Clinical Experience with Cerebrospinal Fluid Aβ42, Total and Phosphorylated Tau in the Evaluation of 1,016 Individuals for Suspected Dementia

Giuseppe Tosto, MD, PhD Richard Mayeux, MD, MSc

While autopsy remains the "gold standard" for a definitive diagnosis of Alzheimer's disease (AD), elevated levels of total tau (tTau), 181-phosphorylated phosphorylated tau (pTau), and decreasing levels of amyloid-β42 (Aβ42) in antemortem lumbar cerebrospinal fluid (CSF) have been associated with AD and correlated with postmortem amyloid plaque load. In 2014, a consensus was reached by the Alzheimer’s Biomarkers Standardization Initiative (ABSI) that lumbar puncture CSF biomarker analysis should be considered as a routine clinical test in patients referred for memory complaints or admitted to hospitals for cognitive impairment and complex differential diagnoses of dementia. However, most published studies on these CSF biomarkers in the diagnosis of AD have been from research settings that compared AD patients to healthy controls.

Figure: Receiver operation curve (ROC). Alzheimer's disease compared to overall population of the cohort. Alzheimer's disease (n = 264) was compared to the overall population of the cohort (n = 752). Aβ42 (red), tTau (green), pTau (blue), and ATI (black) CSF biomarker ROC curves are reported here. AUC analyses fully reported in the text.

Thus, in the present study, Drs. Richard Mayeux, Giuseppe Tosto, Larry Honig, Andy Teich, and colleagues sought to provide a realistic and unbiased evaluation of these CSF biomarkers in a non-research setting, by assessing the sensitivity, specificity, and area under the curve (see figure) of CSF Aβ42, tTau, pTau, and the Aβ42/total tau index (ATI) from the medical records of 1,016 patients that had CSF studies for dementia over a 12-year period at NewYork-Presbyterian/Columbia University Irving Medical. As published in the Journal of Alzheimer's Disease, their results indicate that, individually, CSF biomarkers Aβ42, tTau, pTau, and the computed ATI provide excellent sensitivity but moderate to low specificity for clinically diagnosed AD compared to patients with other diseases or other forms of dementia in routine practice. The use of CSF biomarkers in the diagnosis of patients meeting the clinical criteria listed by ABSI needs to be state of the art in identifying AD; the findings presented here indicate that further work needs to be done to improve their specificity and overall accuracy.

■ TASKS TO CARRY OUT
a) Answer the following from the passage on cerebrospinal fluid biomarkers:
(i) In what year did the Alzheimer's Biomarkers Standardization Initiative reach its consensus?
(ii) How many patients with Alzheimer's disease were compared with the overall population of the cohort in the figure?
(iii) Over what period were the patients' CSF studies for dementia carried out?
b) Extend the passage on cerebrospinal fluid biomarkers with a few sentences that follow on from its final sentence.
The records that come next are separate material and are not part of the passage on cerebrospinal fluid biomarkers.

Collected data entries
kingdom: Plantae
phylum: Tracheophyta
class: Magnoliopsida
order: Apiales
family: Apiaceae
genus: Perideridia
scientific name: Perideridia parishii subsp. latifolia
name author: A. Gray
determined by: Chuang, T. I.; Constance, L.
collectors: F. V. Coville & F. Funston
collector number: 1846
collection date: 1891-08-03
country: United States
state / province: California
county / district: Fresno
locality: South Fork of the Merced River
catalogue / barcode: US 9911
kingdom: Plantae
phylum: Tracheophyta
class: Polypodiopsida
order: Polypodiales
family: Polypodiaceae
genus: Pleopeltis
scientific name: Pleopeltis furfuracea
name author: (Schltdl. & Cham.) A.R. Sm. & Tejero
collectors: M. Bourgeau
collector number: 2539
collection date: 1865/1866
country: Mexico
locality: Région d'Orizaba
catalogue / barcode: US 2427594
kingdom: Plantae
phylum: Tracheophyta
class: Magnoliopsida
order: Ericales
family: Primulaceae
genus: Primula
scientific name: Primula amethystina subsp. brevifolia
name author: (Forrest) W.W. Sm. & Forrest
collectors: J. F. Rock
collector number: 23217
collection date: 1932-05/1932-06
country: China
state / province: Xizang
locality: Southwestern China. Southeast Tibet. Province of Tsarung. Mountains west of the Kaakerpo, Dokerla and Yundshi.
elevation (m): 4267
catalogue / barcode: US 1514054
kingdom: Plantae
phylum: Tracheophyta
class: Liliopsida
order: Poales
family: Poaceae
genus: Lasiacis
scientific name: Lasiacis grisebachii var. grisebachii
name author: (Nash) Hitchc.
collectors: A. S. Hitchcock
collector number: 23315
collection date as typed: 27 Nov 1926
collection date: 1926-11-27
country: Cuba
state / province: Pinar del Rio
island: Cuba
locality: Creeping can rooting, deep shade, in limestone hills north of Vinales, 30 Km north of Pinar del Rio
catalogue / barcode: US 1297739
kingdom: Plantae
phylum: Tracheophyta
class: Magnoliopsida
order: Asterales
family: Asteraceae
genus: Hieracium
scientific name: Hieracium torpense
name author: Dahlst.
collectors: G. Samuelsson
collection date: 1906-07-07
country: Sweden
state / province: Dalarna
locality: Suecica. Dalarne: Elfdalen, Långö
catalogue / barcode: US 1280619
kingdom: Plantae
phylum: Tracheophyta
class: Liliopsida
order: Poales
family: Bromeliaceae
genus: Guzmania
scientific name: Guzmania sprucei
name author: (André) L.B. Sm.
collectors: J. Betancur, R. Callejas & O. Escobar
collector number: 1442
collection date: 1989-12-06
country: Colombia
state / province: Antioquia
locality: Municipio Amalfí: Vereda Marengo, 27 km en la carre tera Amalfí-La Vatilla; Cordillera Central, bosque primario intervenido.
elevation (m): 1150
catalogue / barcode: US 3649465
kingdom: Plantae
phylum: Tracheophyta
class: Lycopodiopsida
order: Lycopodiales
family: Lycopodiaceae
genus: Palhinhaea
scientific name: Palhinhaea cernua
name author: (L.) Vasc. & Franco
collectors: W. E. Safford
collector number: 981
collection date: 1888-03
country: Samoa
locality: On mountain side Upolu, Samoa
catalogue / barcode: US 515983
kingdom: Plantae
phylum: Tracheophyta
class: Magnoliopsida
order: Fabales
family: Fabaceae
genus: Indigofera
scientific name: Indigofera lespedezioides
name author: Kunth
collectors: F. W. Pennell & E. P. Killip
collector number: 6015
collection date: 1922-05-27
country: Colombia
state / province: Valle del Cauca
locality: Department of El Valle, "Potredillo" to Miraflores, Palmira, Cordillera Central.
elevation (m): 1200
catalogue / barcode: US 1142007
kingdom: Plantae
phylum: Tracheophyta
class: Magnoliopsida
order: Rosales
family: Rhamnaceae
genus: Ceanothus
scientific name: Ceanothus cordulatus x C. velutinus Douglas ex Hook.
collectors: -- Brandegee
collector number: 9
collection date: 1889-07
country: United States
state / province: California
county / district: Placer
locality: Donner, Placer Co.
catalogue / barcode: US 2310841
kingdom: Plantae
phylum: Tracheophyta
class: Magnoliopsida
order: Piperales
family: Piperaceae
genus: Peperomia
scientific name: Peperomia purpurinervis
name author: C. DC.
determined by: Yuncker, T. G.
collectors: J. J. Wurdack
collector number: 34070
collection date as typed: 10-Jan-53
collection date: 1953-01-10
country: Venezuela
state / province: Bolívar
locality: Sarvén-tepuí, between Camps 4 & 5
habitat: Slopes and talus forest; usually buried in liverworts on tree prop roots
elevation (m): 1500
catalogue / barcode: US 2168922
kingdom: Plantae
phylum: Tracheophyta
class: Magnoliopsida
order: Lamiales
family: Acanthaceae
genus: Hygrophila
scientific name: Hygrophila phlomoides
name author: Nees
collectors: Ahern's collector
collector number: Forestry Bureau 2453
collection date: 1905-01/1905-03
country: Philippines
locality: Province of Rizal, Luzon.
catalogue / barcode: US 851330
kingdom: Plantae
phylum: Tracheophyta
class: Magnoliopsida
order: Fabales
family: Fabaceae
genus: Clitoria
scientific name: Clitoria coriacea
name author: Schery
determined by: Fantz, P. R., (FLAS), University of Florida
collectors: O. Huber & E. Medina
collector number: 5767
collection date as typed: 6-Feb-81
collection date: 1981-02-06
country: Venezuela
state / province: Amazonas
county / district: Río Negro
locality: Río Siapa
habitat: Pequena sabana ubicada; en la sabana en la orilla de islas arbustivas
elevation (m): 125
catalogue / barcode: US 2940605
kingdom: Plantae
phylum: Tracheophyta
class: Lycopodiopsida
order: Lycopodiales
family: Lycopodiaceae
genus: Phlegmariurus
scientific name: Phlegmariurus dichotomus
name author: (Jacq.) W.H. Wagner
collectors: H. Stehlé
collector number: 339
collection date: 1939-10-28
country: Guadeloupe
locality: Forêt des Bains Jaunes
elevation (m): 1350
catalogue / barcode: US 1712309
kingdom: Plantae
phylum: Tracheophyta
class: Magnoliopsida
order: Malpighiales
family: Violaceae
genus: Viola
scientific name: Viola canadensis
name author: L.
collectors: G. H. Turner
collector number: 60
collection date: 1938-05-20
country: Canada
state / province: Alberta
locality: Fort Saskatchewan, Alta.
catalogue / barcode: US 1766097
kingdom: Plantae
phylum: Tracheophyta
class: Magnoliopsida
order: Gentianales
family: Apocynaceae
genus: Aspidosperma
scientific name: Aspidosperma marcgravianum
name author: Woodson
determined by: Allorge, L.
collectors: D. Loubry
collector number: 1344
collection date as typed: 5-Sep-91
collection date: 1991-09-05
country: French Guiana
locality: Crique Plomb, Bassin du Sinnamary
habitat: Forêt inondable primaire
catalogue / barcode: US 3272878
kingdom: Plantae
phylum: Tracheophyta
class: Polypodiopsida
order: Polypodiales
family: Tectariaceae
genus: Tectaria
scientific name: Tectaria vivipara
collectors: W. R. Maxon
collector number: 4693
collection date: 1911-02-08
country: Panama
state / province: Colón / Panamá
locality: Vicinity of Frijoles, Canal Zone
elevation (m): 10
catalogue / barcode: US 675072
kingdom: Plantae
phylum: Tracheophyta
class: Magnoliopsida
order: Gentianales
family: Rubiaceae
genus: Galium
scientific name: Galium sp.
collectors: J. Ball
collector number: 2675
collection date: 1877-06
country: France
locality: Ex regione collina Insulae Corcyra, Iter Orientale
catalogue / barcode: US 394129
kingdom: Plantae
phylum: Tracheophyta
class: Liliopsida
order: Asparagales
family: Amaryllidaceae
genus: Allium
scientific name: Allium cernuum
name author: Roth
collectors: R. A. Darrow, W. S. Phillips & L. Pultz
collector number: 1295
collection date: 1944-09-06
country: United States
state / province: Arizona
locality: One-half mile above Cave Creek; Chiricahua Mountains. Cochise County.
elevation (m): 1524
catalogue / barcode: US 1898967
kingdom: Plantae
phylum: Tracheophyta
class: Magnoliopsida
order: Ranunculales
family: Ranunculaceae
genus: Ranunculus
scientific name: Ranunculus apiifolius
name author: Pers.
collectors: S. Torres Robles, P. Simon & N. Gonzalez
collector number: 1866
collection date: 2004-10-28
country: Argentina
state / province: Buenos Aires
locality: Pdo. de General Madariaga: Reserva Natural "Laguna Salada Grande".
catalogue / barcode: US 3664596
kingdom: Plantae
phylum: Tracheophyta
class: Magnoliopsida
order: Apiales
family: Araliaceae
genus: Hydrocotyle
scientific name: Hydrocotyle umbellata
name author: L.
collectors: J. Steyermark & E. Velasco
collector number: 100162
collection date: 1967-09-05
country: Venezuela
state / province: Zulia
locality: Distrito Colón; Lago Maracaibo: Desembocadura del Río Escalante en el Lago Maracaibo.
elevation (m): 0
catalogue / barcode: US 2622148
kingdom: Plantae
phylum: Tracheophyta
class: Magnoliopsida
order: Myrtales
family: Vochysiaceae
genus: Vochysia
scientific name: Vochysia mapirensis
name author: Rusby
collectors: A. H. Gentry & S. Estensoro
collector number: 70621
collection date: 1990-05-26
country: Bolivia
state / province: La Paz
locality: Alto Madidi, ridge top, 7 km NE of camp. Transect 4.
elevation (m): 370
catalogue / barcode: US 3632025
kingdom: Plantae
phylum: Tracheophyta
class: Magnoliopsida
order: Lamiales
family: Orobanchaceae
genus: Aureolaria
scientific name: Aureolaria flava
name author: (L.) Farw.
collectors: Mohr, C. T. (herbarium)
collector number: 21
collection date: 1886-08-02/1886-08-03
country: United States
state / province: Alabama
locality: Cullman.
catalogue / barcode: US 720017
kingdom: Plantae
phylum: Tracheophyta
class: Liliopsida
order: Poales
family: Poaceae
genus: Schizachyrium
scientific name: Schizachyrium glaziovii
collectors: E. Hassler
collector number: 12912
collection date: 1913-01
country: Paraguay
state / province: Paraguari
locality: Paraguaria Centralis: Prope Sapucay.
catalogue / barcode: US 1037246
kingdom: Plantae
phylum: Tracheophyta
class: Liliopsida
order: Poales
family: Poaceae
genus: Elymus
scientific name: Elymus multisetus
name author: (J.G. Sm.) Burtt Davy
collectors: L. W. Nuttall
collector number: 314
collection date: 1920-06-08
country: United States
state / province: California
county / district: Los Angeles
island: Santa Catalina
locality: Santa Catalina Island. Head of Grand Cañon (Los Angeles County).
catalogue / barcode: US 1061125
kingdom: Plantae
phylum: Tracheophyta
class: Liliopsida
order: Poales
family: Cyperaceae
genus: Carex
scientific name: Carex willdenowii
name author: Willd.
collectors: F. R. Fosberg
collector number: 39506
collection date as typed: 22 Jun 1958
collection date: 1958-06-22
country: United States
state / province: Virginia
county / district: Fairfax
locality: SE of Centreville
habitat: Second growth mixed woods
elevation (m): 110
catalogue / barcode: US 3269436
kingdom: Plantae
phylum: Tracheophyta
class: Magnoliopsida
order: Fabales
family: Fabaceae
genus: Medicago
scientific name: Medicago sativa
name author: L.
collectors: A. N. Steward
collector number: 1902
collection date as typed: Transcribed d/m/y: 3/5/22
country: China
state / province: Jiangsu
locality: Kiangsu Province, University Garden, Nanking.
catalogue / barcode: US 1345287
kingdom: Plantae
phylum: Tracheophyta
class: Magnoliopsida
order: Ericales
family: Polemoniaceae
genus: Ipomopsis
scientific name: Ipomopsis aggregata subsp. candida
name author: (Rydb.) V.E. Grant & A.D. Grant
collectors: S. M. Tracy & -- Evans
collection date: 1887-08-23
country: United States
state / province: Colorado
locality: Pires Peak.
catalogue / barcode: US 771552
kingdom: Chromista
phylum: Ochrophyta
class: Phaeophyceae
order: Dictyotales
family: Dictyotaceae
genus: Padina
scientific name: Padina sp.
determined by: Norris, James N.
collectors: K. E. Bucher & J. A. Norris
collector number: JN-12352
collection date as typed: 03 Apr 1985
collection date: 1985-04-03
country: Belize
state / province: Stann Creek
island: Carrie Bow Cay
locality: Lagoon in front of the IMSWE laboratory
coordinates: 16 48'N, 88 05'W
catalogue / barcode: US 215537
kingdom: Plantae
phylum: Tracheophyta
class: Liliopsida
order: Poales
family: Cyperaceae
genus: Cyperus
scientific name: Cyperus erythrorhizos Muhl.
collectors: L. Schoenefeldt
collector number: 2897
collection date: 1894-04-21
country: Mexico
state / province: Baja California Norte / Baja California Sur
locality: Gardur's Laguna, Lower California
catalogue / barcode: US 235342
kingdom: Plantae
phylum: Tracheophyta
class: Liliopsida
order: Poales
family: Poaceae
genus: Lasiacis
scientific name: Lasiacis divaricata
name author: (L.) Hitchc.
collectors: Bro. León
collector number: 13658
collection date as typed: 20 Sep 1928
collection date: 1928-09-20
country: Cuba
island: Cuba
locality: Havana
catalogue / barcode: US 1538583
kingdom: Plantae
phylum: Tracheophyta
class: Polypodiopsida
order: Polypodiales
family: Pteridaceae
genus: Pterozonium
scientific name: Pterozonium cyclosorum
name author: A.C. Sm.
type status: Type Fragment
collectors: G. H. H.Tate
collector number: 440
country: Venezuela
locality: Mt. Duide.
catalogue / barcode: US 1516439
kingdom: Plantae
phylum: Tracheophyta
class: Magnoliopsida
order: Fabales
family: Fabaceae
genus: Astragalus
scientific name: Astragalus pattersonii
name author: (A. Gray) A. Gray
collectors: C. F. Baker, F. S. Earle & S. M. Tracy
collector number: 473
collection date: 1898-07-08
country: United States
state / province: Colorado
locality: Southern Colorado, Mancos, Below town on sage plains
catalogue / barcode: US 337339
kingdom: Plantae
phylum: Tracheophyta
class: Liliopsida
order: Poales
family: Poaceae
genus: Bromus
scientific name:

■ RESULTS
a)
(i) 2014
(ii) 264
(iii) A 12-year period

b)
Giuseppe Tosto, MD, PhD
Postdoctoral Research Scientist (in the Taub Institute and the Gertrude H. Sergievsky Center)

Richard Mayeux, MD, MSc
Gertrude H. Sergievsky Professor of Neurology, Psychiatry and Epidemiology (in the Gertrude H. Sergievsky Center and in the Taub Institute)

Evaluation of TDP-43 Proteinopathy and Hippocampal Sclerosis in Relation to APOE ε4 Haplotype Status: A Community-Based Cohort Study

Philip De Jager, MD, PhD, MMSc

Transactive response DNA-binding protein of 43 kDa (TDP-43) proteinopathy in older adults frequently coexists with Alzheimer's disease pathology and hippocampal sclerosis. It is unclear whether there is a link between APOEε4 and TDP-43 proteinopathy, and the role of APOEε4 in the association of TDP-43 proteinopathy with hippocampal sclerosis remains to be examined. According to a new study by Dr. Philip De Jager and colleagues, genetic association studies can provide a unique opportunity to examine the relationship between different post-mortem neuropathologies by assessing shared genetic associations between two pathologies.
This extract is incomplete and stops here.